▶ _Exercise instructions_
Will you put the part of the rows below that opens with the line containing "private void Handle(CustomerMarkedAsPreferred" and runs through the end of the rows into a numbered list, leaving out blank lines?

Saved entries
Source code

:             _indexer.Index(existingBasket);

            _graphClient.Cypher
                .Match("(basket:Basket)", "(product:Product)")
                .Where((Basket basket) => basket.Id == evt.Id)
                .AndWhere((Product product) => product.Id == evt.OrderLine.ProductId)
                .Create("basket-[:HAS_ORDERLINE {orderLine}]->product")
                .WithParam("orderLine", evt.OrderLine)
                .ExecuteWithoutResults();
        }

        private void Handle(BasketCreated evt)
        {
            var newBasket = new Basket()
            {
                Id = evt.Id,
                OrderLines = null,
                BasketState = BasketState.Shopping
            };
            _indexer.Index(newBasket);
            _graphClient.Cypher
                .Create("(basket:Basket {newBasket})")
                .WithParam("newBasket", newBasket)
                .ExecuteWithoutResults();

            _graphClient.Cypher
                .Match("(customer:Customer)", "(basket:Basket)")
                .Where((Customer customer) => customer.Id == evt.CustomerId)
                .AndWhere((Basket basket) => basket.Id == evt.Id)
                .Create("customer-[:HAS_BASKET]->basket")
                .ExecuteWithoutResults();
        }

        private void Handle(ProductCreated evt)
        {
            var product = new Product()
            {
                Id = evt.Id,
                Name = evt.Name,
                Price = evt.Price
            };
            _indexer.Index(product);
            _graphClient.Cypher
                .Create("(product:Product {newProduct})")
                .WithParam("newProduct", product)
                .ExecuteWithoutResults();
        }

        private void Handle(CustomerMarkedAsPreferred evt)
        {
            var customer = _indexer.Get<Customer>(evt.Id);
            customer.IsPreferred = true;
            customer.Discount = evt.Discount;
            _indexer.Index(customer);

▶ _Task solution_
1.         private void Handle(CustomerMarkedAsPreferred evt)
2.         {
3.             var customer = _indexer.Get<Customer>(evt.Id);
4.             customer.IsPreferred = true;
5.             customer.Discount = evt.Discount;
6.             _indexer.Index(customer);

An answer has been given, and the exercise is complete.